**JOB**
Among the records that follow, set down only the lines from the one containing "wall art: present [256,66,331,168]" to the one containing "vacuum cleaner: none", both included, exactly.

[Stored items from a collection]
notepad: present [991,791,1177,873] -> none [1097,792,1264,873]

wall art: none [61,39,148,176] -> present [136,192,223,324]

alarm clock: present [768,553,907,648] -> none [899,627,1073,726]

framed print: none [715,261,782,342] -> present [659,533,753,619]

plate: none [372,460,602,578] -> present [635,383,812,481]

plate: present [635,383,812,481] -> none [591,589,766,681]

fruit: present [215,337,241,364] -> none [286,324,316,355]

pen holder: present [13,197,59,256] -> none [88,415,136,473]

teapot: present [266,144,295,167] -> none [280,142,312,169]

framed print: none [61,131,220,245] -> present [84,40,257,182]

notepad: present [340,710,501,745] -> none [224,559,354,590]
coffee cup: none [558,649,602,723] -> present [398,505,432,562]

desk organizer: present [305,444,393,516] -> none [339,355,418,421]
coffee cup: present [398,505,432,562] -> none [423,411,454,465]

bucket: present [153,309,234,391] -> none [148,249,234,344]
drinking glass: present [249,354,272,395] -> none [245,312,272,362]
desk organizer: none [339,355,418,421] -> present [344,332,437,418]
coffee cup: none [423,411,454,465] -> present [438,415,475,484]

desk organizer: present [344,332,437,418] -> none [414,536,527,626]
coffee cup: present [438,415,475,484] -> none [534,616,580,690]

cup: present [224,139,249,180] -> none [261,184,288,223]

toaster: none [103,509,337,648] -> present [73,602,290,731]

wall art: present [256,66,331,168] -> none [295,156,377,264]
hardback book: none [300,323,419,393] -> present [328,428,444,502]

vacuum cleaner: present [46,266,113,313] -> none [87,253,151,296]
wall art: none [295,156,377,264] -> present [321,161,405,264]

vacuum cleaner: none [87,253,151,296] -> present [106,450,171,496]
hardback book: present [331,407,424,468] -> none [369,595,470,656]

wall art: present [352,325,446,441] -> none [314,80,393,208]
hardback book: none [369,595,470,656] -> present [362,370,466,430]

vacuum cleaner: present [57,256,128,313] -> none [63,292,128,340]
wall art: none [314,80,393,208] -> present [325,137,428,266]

**WORKED SOLUTION**
wall art: present [256,66,331,168] -> none [295,156,377,264]
hardback book: none [300,323,419,393] -> present [328,428,444,502]

vacuum cleaner: present [46,266,113,313] -> none [87,253,151,296]
wall art: none [295,156,377,264] -> present [321,161,405,264]

vacuum cleaner: none [87,253,151,296] -> present [106,450,171,496]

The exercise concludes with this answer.